Take the hypothetical conversation between two network engineer colleagues.
Engineer 1: What’s our strategy for IPv6?
Engineer 2: We posted a press release. Check it out on our media relations page.
Engineer 1: <Reads press release> Hmm. OK. I see that we’re going to provide our customers access the IPv6 Internet by end-of-year 2013. How are we going to do that?
Engineer 2: You know…I’m not sure who’s working on that.
A press release–or any other high-level assertions about IPv6 enablement– is not an IPv6 strategy. It a goal and only that. You can’t roll out a scalable, production-quality service without focusing on crucial aspects of the deployment. Some examples follow.
- IPv6 addressing schemes
- Address assignment mechanisms
- Internal and 3rd party applications/services
- Security
- IP infrastructure tools and systems
- Transition technologies
- Remote access
- End system and network IPv4/IPv6 protocol interaction
- Routing protocol selection
The carriers write detailed network design documents for new services and infrastructure components. The design document is shared with all stakeholders and revised based on feedback. This practice should be adopted by enterprises and other entities that operate large IP networks. There is necessary complexity in IP networks that can’t be informally passed along in organizational memory. Experience tells us that writing documentation is time-consuming and that engineers don’t like doing it. I believe a formalized design document is an absolute requirement for network changes on the scale of IPv6 introduction.

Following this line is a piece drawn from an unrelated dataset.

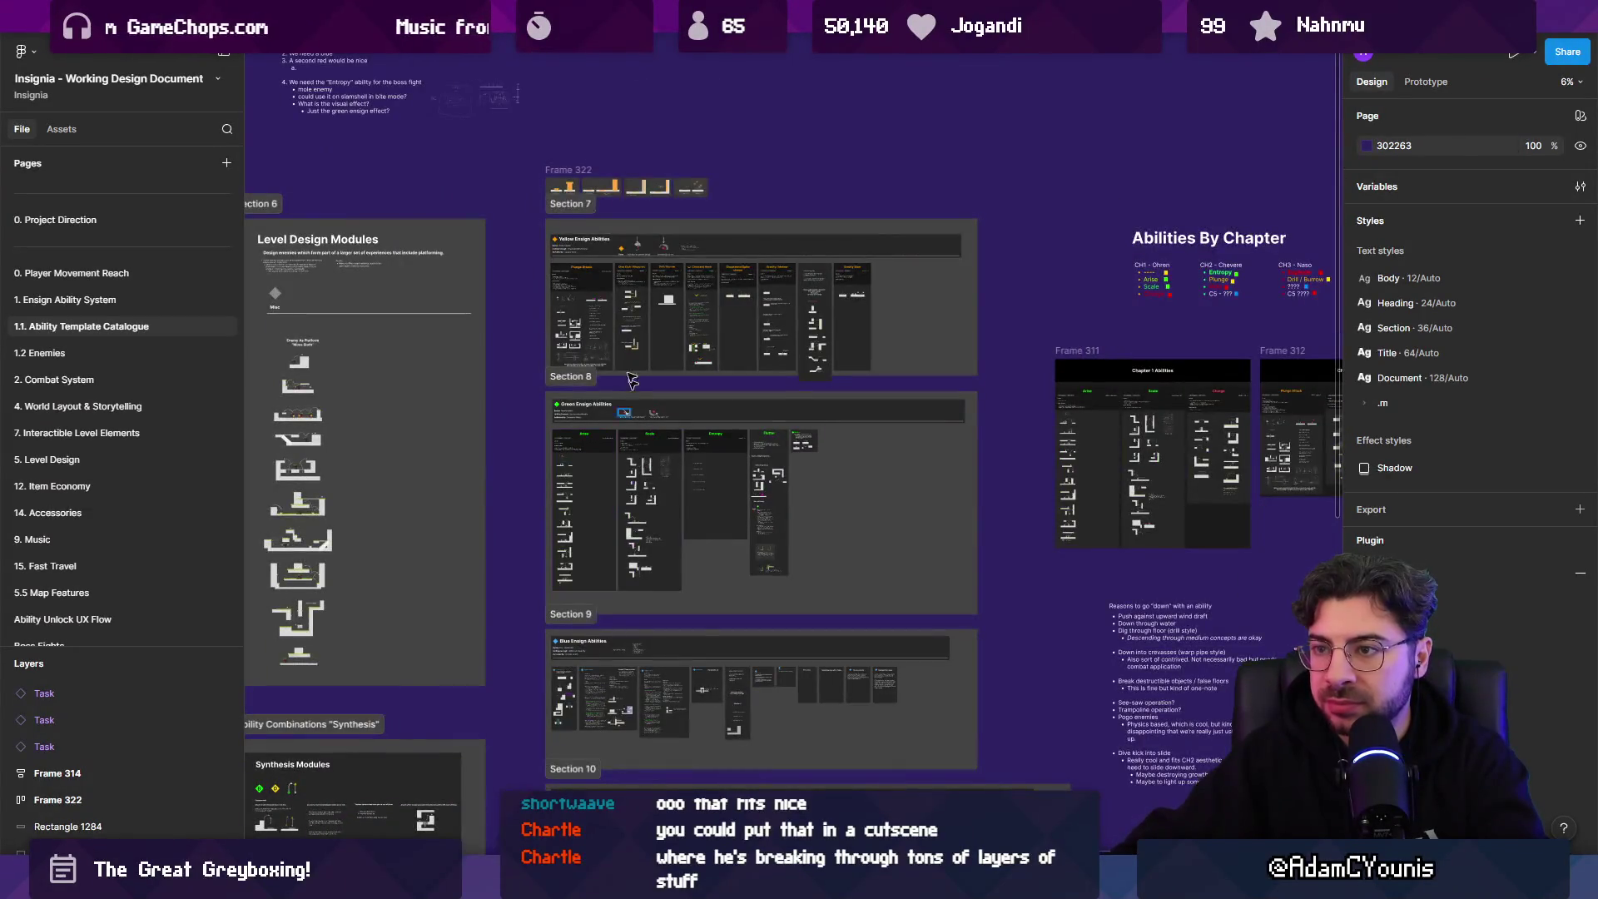
{"action": "scroll", "coordinate": [633, 414], "scroll_direction": "up", "scroll_amount": 15}
{"action": "scroll", "coordinate": [905, 534], "scroll_direction": "up", "scroll_amount": 3}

If the IPv6 design document is thorough and communicated throughout the organization, you’ll be positioned to avoid issues such as a department continuing to invest in IPv4-only hosts, applications, and network infrastructure. The lack of last-minute surprises helps you meet your IPv6 goals and breaks your dependence on the rapidly depleting IPv4 space.
Get those IPv6 design documents written. When you have an actionable plan, then you can issue the press release.